本文 ▸
========================================

太もも(大腿)にある大きな骨が大腿骨です。この上端外側の出っ張り部分を転子部といいます。この転子部が骨折することを大腿骨転子部骨折といい、高齢者に起きやすい骨折です。

高齢者の場合、骨粗しょう症をもとに、転倒などにより起こります。

検査は、X線検査により両股関節正面像と患側軸写像を調べます。骨折がはっきりしない場合はMRI検査により診断します。また、3D-CTでは骨折による骨のずれ(転位)を把握します。

治療法は、全身状態が悪い場合や寝たきりの場合以外は、早期離床をめざして手術を行います。同時に炎症などの合併症の管理が大事になってきます。

========================================

資料抜粋 ▸

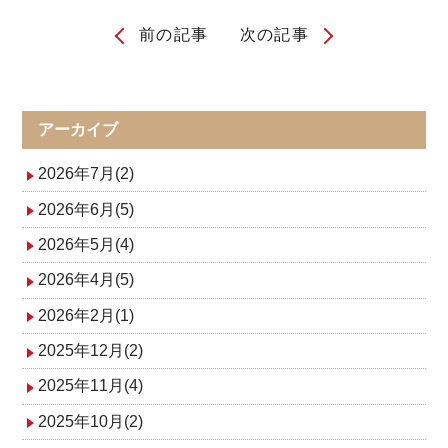
前の記事
次の記事
投
稿
ナ
アーカイブ
ビ
2026年7月(2)
ゲ
2026年6月(5)
2026年5月(4)
ー
2026年4月(5)
シ
2026年2月(1)
ョ
2025年12月(2)
ン
2025年11月(4)
2025年10月(2)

========================================

課題の指示 ▸
1. 大腿骨転子部骨折の本文について、次の(a)〜(c)がその内容と合うかどうかを「はい」か「いいえ」で答え、判断の根拠となる本文の語句をそのまま引用しなさい。(a) 転子部とは、大腿骨の上端内側の出っ張り部分である。(b) 骨折がはっきりしない場合は、MRI検査で診断する。(c) 寝たきりの場合も含め、すべての患者に手術を行う。
2. 大腿骨転子部骨折の本文によると、3D-CTでは何を把握しますか。
3. 大腿骨転子部骨折の本文の最後の文に続けて、その先を書きなさい。
資料の項目は、解答に使う必要はありません。

項目別解答 ▸
1.
(a) いいえ。「この上端外側の出っ張り部分を転子部といいます」
(b) はい。「骨折がはっきりしない場合はMRI検査により診断します」
(c) いいえ。「全身状態が悪い場合や寝たきりの場合以外は、早期離床をめざして手術を行います」

2. 骨折による骨のずれ(転位)です。

3.
術後の経過がよければ、術後2~3週間で転院して日常生活への復帰をめざし、歩行訓練などのリハビリテーションを行います。自宅退院は一般に、術後1~2カ月以降です。

退院後は、再転倒予防のために毎日20分は歩くようにしましょう。

整形外来を定期的に受診し、X線検査を行い、大腿骨近位部骨折の基礎となった骨粗しょう症の治療を行います。

手術をしても受傷前のレベルに回復するのは難しく、再び歩けるようになる割合は55~90%です。